Allegri: «Dybala si è creduto Messi. Pogba? Vi posso dire che…»

Pubblicato il autore: Mattia DElia

A una decina di giorni dalla fine della stagione, Massimiliano Allegri si è raccontato e ha fatto un bilancio della stagione della Juventus ai microfoni di DAZN in un’intervista ad Andrea Barzagli. Il tecnico toscano ha voluto il perché di questa stagione sia stata negativa, nonostante l’obiettivo minimo sia stato centrato in anticipo e solo i supplementari abbiano negato la possibilità di vincere due trofei. Ecco di seguito le parole di Max Allegri.

Le parole di Max Allegri tra passato, futuro, presente e mercato

CARATTERE«Milan, Inter e Napoli ci sono arrivate davanti in classifica, ma non ci erano superiori. Se non abbiamo mai vinto negli scontri diretti, qualcosa ci è mancato sotto l’aspetto caratteriale o della gestione. La leadership o ce l’hai o difficilmente ti viene a una certa età. In questo gruppo, Chiellini è stato importante, come anche te Andrea, come Buffon o Marchisio, parlando degli italiani».

LEADER – «Per il futuro ce ne sono due: De Ligt e Locatelli. Manuel è stato un ottimo acquisto, potrà essere il capitano, ha le caratteristiche tecniche e morali per stare tanti anni alla Juve. Poi quest’anno è stata una piacevole sorpresa Danilo: quando parla non è mai banale e mette davanti la squadra. Un vero leader è silenzioso, deve parlare poco e deve mettere sempre davanti la squadra. È la squadra che ti riconosce come leader. Miretti ha fatto 4 partite, buone, è stato molto bravo. La sua qualità è l’affidabilità».

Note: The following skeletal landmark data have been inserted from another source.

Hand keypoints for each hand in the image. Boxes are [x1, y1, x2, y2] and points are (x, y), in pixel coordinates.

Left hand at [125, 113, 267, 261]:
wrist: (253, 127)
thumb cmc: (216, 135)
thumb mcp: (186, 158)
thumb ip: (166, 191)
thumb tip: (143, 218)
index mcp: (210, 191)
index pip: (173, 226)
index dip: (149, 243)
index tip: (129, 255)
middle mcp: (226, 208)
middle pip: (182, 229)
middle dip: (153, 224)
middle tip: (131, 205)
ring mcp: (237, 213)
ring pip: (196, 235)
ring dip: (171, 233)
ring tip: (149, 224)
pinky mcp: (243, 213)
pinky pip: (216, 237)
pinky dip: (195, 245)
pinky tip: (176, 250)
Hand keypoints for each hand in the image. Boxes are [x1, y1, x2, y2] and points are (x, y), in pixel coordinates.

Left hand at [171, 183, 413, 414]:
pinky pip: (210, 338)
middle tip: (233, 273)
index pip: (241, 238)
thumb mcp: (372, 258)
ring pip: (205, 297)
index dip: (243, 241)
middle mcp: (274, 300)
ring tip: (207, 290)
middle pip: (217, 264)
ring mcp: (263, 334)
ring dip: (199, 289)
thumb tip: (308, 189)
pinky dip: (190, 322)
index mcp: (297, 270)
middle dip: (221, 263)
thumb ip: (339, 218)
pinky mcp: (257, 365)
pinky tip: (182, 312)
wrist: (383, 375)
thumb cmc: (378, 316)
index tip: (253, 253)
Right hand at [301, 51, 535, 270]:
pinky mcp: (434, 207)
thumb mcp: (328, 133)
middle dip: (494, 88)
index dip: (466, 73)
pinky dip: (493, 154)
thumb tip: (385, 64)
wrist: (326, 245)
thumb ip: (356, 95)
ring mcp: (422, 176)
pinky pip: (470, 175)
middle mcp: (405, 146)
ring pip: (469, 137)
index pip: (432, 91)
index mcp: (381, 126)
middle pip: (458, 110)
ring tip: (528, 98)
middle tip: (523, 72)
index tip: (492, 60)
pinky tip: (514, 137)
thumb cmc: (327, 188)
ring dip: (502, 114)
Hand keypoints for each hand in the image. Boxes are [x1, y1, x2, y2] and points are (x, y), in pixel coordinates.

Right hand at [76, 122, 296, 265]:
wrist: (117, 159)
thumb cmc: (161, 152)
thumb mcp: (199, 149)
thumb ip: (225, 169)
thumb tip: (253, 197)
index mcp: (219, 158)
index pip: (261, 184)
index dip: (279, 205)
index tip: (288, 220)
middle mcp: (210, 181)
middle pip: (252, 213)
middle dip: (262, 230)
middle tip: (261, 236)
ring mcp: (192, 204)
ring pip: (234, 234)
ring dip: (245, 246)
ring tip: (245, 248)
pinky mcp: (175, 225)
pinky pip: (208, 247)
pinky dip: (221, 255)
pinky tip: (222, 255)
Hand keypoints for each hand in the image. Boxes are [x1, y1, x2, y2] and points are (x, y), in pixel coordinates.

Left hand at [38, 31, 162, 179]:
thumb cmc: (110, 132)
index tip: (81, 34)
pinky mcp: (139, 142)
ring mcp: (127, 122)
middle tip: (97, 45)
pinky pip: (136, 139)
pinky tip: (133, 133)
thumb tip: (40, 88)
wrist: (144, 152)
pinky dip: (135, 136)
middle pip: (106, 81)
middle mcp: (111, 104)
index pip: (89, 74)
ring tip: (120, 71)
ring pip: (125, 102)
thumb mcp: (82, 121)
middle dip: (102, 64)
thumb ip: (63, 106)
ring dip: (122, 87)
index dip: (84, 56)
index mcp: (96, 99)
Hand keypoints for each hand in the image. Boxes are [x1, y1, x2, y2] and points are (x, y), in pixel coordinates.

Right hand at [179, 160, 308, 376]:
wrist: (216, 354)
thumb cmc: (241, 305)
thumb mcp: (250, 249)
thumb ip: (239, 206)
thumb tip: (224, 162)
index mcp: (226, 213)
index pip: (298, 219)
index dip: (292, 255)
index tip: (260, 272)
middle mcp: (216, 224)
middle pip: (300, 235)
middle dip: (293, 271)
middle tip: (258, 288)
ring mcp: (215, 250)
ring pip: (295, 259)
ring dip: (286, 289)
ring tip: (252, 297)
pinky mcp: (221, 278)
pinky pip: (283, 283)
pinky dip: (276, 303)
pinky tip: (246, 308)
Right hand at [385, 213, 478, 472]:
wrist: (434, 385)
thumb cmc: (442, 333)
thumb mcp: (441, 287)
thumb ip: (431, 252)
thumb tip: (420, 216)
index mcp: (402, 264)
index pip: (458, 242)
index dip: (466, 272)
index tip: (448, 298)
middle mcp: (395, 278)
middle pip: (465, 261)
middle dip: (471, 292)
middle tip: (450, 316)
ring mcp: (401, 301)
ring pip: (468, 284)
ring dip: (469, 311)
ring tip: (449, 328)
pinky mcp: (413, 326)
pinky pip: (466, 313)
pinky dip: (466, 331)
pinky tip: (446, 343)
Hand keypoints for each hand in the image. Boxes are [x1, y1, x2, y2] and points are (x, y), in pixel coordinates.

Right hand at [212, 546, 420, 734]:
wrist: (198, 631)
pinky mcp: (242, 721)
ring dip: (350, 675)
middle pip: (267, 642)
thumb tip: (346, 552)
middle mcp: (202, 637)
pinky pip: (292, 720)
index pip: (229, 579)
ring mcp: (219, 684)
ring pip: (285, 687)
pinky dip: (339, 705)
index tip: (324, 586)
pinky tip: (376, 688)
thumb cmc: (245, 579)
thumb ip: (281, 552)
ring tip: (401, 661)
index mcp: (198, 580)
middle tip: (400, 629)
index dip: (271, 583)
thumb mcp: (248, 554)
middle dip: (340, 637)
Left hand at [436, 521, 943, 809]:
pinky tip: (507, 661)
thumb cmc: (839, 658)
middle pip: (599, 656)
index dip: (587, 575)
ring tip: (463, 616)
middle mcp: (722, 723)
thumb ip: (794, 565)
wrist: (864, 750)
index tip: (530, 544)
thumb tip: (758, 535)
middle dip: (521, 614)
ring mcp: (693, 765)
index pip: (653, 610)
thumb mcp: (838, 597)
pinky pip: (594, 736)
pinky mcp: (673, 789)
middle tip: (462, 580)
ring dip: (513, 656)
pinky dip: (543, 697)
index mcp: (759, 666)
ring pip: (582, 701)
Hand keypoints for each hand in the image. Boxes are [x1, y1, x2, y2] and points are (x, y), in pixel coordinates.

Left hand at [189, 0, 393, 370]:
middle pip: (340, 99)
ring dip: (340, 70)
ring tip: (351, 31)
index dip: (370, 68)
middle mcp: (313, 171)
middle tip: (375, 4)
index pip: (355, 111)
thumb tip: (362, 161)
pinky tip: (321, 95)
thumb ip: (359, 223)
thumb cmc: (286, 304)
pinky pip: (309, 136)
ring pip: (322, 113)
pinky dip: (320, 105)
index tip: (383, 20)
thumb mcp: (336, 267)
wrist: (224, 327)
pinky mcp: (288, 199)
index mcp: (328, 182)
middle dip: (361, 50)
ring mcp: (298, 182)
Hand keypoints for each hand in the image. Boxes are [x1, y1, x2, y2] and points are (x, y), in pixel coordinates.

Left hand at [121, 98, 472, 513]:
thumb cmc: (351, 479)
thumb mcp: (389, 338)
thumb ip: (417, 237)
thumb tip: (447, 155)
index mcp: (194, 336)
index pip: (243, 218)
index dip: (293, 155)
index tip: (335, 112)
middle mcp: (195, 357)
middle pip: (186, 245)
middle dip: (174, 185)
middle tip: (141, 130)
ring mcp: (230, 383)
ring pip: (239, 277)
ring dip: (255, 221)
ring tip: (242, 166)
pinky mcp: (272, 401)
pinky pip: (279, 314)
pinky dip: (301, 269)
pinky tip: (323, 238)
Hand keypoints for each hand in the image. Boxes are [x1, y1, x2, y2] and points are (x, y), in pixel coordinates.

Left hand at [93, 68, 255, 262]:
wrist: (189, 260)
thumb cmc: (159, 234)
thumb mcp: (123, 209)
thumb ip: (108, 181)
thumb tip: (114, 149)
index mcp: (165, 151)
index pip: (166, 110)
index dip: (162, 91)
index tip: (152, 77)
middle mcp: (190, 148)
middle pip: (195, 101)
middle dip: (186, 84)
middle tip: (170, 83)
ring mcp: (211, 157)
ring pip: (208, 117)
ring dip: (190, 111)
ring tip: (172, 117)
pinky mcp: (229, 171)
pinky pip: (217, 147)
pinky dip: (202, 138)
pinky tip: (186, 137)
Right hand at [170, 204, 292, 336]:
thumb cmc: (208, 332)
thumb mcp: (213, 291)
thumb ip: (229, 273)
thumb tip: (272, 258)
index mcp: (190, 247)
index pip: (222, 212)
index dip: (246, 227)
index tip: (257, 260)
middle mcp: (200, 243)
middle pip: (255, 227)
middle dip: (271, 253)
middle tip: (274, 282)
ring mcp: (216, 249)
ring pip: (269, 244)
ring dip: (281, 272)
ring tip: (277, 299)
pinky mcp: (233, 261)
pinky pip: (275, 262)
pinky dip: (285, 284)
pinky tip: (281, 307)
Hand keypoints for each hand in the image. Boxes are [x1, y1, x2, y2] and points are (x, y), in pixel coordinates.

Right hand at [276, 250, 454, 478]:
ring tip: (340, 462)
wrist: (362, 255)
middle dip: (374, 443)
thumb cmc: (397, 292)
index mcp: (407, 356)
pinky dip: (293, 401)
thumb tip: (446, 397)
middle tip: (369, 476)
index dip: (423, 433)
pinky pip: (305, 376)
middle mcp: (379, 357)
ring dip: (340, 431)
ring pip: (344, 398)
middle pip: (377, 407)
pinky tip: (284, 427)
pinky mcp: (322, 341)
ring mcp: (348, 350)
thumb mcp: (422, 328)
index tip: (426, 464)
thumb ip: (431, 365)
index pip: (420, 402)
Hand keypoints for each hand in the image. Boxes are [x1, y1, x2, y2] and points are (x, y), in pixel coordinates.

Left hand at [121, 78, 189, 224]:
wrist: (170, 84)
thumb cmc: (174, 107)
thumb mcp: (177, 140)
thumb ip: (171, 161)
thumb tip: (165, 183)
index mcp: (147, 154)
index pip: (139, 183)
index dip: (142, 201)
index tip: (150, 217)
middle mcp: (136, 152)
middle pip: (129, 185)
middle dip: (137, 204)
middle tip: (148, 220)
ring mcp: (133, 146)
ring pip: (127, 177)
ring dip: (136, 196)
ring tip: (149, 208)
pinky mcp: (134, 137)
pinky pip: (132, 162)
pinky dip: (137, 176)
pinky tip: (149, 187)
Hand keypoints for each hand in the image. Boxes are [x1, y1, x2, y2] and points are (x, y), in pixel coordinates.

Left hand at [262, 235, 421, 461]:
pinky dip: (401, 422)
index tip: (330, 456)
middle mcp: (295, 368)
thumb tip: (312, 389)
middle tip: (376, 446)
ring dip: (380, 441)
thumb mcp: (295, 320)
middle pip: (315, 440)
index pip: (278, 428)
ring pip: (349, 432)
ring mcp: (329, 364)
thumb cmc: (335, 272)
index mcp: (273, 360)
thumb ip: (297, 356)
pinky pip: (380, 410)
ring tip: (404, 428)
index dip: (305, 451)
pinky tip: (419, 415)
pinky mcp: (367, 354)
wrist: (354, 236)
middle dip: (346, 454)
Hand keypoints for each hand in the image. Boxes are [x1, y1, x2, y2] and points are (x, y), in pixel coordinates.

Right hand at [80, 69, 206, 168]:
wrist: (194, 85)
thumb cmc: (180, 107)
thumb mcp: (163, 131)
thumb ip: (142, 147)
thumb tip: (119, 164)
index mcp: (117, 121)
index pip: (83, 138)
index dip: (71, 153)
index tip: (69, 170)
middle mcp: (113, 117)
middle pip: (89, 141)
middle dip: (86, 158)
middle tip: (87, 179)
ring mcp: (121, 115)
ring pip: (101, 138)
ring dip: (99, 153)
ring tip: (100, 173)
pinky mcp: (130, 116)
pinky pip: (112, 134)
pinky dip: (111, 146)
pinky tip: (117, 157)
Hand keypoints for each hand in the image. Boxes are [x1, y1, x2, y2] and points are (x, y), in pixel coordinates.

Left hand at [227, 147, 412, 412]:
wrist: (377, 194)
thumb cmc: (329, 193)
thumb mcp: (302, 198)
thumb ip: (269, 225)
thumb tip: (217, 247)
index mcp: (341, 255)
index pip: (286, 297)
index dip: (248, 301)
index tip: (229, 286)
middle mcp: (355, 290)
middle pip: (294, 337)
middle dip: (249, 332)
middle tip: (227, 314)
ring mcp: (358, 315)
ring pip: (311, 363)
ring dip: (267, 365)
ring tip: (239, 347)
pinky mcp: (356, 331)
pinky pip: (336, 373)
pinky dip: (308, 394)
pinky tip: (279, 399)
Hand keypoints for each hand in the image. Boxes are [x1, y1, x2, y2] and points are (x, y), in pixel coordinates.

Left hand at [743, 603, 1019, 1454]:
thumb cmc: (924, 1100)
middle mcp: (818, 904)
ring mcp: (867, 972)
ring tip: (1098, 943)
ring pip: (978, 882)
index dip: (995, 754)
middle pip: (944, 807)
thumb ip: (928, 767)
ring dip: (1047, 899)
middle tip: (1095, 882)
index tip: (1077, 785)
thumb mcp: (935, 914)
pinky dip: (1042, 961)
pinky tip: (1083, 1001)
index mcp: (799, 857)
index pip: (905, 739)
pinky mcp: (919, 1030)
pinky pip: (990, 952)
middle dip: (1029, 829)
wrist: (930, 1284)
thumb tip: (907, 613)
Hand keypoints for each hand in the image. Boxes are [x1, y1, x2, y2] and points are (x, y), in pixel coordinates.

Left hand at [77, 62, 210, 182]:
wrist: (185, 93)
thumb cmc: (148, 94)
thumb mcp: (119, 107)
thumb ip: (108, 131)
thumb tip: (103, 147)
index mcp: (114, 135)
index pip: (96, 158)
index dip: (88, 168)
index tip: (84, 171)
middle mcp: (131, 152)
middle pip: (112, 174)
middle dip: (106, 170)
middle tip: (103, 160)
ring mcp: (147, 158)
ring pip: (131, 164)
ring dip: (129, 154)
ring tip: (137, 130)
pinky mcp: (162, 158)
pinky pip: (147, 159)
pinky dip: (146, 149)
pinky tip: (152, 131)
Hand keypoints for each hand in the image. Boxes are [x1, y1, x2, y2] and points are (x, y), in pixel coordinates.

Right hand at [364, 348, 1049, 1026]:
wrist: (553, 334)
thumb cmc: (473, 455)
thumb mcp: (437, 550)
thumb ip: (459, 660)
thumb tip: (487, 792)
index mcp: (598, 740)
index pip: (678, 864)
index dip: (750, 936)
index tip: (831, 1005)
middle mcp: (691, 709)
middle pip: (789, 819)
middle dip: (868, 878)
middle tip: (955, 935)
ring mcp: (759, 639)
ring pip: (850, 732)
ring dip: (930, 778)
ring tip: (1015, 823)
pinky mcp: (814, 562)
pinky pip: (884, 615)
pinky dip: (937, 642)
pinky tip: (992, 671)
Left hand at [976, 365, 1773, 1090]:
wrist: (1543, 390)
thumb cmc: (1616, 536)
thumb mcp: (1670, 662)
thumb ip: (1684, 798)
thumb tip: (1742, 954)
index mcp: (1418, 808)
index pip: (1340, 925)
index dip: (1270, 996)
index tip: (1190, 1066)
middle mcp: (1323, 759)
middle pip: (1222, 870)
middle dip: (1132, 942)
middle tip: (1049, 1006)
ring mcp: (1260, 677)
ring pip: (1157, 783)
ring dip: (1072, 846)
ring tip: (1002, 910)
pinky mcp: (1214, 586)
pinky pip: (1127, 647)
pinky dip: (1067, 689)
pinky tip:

VLAHOVIC – «Dusan può essere un leader a modo suo, ha un carattere leale, vuole sempre vincere, più che con le parole, diventerà un leader carismatico in campo a livello caratteriale. Ho allenato Cristiano Ronaldo, Ibrahimovic, Ronaldinho, Robinho, Cassano, Seedorf, Pirlo e Buffon: un fuoriclasse, a parte quando si metteva in porta e non si buttava… L’unico che mi è mancato allenare è Messi. Mi emoziono ancora se penso alle annate trascorse con grandi giocatori che mi hanno insegnato e dato tanto. Con loro ho avuto anche degli scontri, ma il campione non è quello che esce dallo spogliatoio, sconsolato, e chiama il procuratore. È quello che tira fuori l’orgoglio, ti dimostra che è ancora un campione e così in campo vince le partite».

NO AL REAL MADRID«La Juventus era una sfida, insieme alla società e ai tifosi, insieme a tutti, volevo vincere in Italia e fare bene in Europa. Nella prossima stagione potremmo anche vedere una Juve con due esterni».

POGBA «Paul non tornerà perché lui ha paura di sfidarmi… Prima ha perso con i piedi, poi con le mani, quindi è andato via. Il vero motivo per cui se n’è andato è questo e difficilmente ora torna».

DYBALA«Paulo deve tornare a essere se stesso, c’è stato un momento in cui si è fatto trascinare dal fatto che era il nuovo Messi. Un giocatore non può emulare o pensare di essere come un altro. Ha ancora tanto da dare perché ha qualità tecniche straordinarie, gioca in modo divino».

MENTALITÀ«Chi vince non potrà mai giocare male. Però anche chi gioca bene, perde e viene criticato perché non arriva il risultato. Quando sei in campo non c’è un metodo unico per vincere: bisogna avere giocatori molto bravi, metterli nelle giuste condizioni e dargli un’idea. La differenza è che quando alleni una grande squadra, l’obiettivo è arrivare a vincere. Tutti vogliamo giocare bene, ma è una parola astratta perché alla fine ci si ricorda della rovesciata fatta da Ronaldo qui a Torino, non di com’è venuta fuori l’azione. Poi dipende dalle caratteristiche del giocatore, ma soprattutto dal Dna della società, altro elemento che non puoi cambiare. Quando sei in una grande squadra devi vincere. Quindi un metodo lo devi trovare e tutti gli anni non è uguale».